A new approach to evaluate material creep properties by C-shape ring specimen with fixed constraints

Abstract Small specimen test technique is widely used to evaluate material creep properties for those components operated at the elevated temperatures. However, the existing small specimen test techniques cannot be well applied for small miniature tubular components well, such as steam pipe and gas turbine recuperator in aviation, due to the equivalent gauge length, specimen volume, stress analysis method and conversion relationship. In this paper, combing the advantages of three-point bending specimen with fixed constraints and small ring creep specimen, a new C-shape ring specimen with fixed constraints (CRSFC) was proposed. Based on beam bending model, the conversion relationship between CRSFC and uniaxial creep test data was established by using complementary strain energy and reference stress method. Using finite element method, conversion coefficients and stress evolution process were obtained.
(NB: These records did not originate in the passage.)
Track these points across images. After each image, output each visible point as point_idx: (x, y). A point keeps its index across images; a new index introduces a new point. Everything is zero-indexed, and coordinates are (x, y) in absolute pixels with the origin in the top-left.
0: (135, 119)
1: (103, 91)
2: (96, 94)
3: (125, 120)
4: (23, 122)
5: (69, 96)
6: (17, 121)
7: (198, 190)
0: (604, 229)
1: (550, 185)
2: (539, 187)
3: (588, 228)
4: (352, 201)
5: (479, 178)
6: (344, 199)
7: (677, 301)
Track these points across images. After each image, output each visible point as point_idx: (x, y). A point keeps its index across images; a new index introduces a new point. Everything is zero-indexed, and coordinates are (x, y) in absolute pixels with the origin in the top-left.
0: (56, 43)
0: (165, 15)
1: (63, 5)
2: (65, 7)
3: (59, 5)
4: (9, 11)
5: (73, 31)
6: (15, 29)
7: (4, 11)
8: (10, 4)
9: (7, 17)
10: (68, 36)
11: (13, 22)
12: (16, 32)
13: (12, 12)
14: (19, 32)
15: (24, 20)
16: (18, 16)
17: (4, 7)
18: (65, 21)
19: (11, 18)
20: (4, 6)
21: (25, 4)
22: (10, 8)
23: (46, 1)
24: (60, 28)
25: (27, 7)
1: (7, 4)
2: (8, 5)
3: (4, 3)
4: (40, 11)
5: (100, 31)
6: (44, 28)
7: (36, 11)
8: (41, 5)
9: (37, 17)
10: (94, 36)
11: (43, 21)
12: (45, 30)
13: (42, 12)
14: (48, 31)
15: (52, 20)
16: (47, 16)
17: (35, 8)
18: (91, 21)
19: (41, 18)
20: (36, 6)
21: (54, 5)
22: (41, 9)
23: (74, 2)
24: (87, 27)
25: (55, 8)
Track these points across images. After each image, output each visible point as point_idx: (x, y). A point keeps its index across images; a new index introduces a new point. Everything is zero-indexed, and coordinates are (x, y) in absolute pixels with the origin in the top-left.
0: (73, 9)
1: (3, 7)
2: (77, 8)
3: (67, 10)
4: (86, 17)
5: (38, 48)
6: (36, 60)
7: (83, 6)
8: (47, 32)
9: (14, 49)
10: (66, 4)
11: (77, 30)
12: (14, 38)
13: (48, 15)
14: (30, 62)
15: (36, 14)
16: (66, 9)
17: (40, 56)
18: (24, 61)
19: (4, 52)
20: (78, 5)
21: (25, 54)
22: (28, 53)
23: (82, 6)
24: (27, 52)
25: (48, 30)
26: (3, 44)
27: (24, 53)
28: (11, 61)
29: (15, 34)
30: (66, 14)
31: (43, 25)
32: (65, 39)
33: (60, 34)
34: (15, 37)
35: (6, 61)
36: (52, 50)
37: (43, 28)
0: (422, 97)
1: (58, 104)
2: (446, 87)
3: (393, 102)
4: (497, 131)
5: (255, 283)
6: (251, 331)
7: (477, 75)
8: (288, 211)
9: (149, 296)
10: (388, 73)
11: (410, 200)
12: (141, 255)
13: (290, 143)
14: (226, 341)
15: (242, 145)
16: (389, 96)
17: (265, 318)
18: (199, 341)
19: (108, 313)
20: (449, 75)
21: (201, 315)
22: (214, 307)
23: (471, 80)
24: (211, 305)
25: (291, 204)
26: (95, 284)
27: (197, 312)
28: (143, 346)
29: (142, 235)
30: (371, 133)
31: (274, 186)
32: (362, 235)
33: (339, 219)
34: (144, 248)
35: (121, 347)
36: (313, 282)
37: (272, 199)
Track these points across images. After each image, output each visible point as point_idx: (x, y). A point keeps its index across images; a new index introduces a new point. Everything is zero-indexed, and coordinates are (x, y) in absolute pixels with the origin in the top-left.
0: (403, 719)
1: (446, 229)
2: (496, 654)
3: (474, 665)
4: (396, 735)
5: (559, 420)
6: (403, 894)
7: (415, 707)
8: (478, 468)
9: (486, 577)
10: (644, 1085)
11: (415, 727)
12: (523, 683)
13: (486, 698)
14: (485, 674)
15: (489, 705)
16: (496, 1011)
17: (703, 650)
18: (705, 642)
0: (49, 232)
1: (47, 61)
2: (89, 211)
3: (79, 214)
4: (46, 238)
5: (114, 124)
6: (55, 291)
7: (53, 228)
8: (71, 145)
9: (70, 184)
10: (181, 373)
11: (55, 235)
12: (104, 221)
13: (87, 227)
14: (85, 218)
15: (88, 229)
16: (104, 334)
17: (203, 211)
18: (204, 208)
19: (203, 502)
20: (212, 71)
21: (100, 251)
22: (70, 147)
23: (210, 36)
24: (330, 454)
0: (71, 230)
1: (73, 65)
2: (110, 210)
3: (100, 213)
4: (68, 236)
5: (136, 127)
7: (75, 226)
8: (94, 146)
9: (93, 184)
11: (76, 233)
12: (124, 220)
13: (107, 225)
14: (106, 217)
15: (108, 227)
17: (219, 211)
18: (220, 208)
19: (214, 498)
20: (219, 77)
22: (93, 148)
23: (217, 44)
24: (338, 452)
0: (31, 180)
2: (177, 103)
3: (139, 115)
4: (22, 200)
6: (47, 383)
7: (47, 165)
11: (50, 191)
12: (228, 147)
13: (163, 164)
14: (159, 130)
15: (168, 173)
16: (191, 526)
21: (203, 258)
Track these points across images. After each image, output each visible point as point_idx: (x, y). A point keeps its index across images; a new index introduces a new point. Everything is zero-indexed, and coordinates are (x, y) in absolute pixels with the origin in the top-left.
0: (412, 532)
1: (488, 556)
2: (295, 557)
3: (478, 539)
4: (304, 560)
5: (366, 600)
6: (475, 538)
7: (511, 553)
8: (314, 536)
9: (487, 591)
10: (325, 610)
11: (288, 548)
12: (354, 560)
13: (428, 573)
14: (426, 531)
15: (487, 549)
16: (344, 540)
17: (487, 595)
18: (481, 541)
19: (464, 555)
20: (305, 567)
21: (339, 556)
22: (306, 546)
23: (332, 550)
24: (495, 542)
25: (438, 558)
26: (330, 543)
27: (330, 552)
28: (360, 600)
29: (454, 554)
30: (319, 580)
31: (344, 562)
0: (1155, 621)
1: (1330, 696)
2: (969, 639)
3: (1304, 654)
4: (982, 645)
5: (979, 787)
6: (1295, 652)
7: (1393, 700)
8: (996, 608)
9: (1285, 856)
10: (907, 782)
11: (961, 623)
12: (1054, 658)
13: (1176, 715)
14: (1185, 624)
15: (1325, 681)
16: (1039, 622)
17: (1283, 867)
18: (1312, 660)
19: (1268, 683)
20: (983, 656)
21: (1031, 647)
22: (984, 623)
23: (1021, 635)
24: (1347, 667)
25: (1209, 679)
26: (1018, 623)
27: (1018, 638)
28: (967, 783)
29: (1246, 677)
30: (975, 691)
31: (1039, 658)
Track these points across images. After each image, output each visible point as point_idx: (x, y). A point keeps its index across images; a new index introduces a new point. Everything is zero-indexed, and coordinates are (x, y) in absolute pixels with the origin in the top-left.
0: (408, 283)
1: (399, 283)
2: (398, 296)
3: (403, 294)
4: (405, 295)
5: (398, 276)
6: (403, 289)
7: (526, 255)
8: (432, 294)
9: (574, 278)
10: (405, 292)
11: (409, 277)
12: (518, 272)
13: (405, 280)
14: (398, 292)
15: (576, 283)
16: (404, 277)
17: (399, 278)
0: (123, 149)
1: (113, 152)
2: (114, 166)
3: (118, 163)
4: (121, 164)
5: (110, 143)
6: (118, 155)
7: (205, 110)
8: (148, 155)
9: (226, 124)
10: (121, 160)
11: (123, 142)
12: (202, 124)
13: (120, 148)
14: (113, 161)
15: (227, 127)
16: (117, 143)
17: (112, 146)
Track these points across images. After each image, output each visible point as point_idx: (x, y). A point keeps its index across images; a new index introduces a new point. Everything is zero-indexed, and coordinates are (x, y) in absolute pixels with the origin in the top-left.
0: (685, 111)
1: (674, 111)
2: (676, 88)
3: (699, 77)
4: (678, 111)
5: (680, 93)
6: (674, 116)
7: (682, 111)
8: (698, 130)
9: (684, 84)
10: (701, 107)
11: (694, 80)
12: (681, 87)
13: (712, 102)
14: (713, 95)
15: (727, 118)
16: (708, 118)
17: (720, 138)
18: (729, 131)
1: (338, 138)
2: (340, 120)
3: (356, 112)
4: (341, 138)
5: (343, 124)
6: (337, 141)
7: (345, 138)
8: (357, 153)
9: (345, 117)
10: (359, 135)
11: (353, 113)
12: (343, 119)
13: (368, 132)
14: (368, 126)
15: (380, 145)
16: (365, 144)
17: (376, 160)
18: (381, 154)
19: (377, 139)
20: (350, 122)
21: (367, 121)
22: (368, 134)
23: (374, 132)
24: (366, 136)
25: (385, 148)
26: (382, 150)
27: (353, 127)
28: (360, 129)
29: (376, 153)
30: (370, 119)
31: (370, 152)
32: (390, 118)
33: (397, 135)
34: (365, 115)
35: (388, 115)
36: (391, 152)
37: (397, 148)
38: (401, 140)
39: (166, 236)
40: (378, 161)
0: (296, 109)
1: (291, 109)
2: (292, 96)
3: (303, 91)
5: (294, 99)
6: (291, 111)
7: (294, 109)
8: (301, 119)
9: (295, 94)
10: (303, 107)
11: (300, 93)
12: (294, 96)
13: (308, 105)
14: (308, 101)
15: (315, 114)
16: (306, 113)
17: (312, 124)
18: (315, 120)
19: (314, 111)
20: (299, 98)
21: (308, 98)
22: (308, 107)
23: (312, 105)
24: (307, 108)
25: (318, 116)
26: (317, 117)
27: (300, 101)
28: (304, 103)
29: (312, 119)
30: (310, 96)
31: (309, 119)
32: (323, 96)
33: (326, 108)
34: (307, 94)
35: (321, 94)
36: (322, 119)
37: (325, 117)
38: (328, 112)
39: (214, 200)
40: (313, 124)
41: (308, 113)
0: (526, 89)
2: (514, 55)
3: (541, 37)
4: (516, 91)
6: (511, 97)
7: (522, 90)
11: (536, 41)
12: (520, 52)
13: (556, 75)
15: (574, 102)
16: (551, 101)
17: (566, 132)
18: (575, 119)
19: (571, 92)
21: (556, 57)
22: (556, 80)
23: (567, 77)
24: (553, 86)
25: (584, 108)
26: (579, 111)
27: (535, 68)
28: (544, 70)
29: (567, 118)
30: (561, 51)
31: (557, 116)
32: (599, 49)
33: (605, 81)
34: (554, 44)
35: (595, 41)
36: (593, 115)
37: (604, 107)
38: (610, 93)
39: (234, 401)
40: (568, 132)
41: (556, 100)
Then the feasibility and accuracy of the above conversion relationship were verified by carrying out four sets of CRSFC creep tests of 1.25Cr0.5MoSi at 550 °C. It can be seen that creep parameters obtained by CRSFC agree well with those from uniaxial creep test with the maximum error of 22.6%. Finally, the effects of the straight edge length, indenter radius, eccentric load and indenter-specimen surface friction coefficient on the load-point steady-state displacement rate were investigated by finite element method. The results show that the effect of the straight edge length is negligible. In order to minimize the effects of other parameters, the indenter radius 0.6 mm ≤ r ≤ 1.2 mm, eccentric displacements e ≤ 0.2 mm and friction coefficient f ≤ 0.8 are recommended in CRSFC creep test.